Zuerst müsste überhaupt einmal gründlich geforscht werden, fordert der WWF
Lise Øvreås, Professorin für Mikrobiologie an der Universität Bergen, sagte, sie empfinde es „im Moment als peinlich, als norwegischer Forscher in internationalen Foren vertreten zu sein“. Die Präsidentin der Norwegischen Akademie der Wissenschaften beklagte, die Regierung, die doch so gern von wissenschaftsbasierten Lösungen für politische Probleme spreche, würde alle wissenschaftlichen Mahnungen und Bedenken konsequent in den Wind schlagen.
Gefährlich könnte den Unternehmen, die sich um die Lizenzen bewerben wollen, höchstens noch eine Klage des norwegischen WWF werden. Die Umweltorganisation argumentiert, die Folgenabschätzung des Energieministeriums, auf die sich die Regierung bei ihrer Erlaubnis des Tiefseebergbaus stütze, entspreche nicht mal den Mindestanforderungen.
Nie zuvor habe eine norwegische Regierung „wissenschaftlichen Rat so eklatant missachtet und sich über die Warnungen einer vereinigten Meeresforschungsgemeinschaft hinwegsetzt“, erklärte Karoline Andaur, Geschäftsführerin des WWF Norwegen, als sie die Klage in Oslo einreichte.

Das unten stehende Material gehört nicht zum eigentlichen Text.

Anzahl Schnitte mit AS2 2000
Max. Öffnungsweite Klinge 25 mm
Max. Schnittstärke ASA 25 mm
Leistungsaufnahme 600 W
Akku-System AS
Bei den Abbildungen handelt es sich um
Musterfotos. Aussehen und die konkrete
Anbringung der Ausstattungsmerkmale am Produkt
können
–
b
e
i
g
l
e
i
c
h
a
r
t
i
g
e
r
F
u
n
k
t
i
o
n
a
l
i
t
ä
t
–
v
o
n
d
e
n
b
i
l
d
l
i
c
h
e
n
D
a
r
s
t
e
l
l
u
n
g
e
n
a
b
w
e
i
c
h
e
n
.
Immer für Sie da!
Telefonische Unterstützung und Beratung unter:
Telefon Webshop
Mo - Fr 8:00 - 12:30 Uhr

Der WWF fordert, dass überhaupt erst mal gründlich geforscht werden müsse, bevor man dann fundierte Gutachten darüber erstellen könne, ob Tiefseebergbau erlaubt werden sollte.
Kaja Lønne Fjærtoft, Meeresbiologin beim WWF, betont im Gespräch mit der Süddeutschen Zeitung, es werde nach der geplanten Versteigerung der Lizenzen im kommenden Frühjahr fast unmöglich sein, die Ausbeutung der Meeresböden noch zu stoppen. Schließlich zeige die Erfahrung aus der norwegischen Öl- und Gasindustrie, dass man Projekte nicht mehr aufgrund von Umweltbedenken stoppen könne, wenn erst einmal erhebliche Investitionen getätigt worden seien. „Es wurde in all den Jahren kein einziges Öl- oder Gasprojekt vom Parlament abgelehnt. Warum sollte es hier also anders sein?“
Der Prozess zur Klage des WWF findet vom 28. November bis 4. Dezember statt.